__Request__:
Reproduce the source text of every record below character for character, omitting the pictures.
———
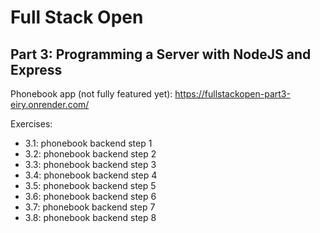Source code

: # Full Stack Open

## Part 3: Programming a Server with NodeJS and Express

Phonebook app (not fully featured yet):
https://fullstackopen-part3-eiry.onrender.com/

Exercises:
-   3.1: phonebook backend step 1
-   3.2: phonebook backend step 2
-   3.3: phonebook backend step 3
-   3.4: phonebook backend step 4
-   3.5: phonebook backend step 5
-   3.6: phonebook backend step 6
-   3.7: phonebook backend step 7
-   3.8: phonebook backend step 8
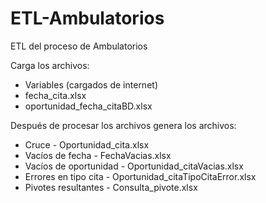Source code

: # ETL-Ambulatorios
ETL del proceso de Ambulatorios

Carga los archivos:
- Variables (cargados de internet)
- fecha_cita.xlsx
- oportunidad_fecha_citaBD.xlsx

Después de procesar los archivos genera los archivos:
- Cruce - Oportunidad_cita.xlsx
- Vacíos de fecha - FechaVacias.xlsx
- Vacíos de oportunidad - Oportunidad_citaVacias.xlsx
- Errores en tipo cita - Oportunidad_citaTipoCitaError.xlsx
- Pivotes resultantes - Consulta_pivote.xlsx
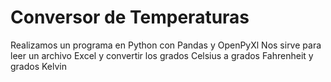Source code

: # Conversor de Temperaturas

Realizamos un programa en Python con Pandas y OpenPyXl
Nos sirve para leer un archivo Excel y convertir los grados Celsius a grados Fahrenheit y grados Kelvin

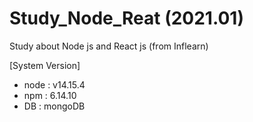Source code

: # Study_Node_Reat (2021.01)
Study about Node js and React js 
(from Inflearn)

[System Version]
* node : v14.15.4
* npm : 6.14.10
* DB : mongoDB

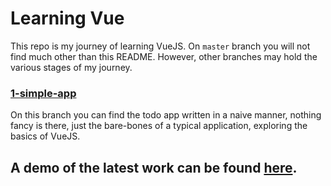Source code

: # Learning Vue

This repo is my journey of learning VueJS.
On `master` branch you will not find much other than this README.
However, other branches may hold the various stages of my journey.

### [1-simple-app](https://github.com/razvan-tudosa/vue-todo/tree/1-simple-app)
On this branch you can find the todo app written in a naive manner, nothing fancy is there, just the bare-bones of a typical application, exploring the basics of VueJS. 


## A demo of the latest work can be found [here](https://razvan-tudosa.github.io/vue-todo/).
———
__Exercise response__:
Source code

: # Full Stack Open

## Part 3: Programming a Server with NodeJS and Express

Phonebook app (not fully featured yet):
https://fullstackopen-part3-eiry.onrender.com/

Exercises:
-   3.1: phonebook backend step 1
-   3.2: phonebook backend step 2
-   3.3: phonebook backend step 3
-   3.4: phonebook backend step 4
-   3.5: phonebook backend step 5
-   3.6: phonebook backend step 6
-   3.7: phonebook backend step 7
-   3.8: phonebook backend step 8
Source code

: # ETL-Ambulatorios
ETL del proceso de Ambulatorios

Carga los archivos:
- Variables (cargados de internet)
- fecha_cita.xlsx
- oportunidad_fecha_citaBD.xlsx

Después de procesar los archivos genera los archivos:
- Cruce - Oportunidad_cita.xlsx
- Vacíos de fecha - FechaVacias.xlsx
- Vacíos de oportunidad - Oportunidad_citaVacias.xlsx
- Errores en tipo cita - Oportunidad_citaTipoCitaError.xlsx
- Pivotes resultantes - Consulta_pivote.xlsx
Source code

: # Conversor de Temperaturas

Realizamos un programa en Python con Pandas y OpenPyXl
Nos sirve para leer un archivo Excel y convertir los grados Celsius a grados Fahrenheit y grados Kelvin

Source code

: # Study_Node_Reat (2021.01)
Study about Node js and React js 
(from Inflearn)

[System Version]
* node : v14.15.4
* npm : 6.14.10
* DB : mongoDB

Source code

: # Learning Vue

This repo is my journey of learning VueJS.
On `master` branch you will not find much other than this README.
However, other branches may hold the various stages of my journey.

### [1-simple-app](https://github.com/razvan-tudosa/vue-todo/tree/1-simple-app)
On this branch you can find the todo app written in a naive manner, nothing fancy is there, just the bare-bones of a typical application, exploring the basics of VueJS. 


## A demo of the latest work can be found [here](https://razvan-tudosa.github.io/vue-todo/).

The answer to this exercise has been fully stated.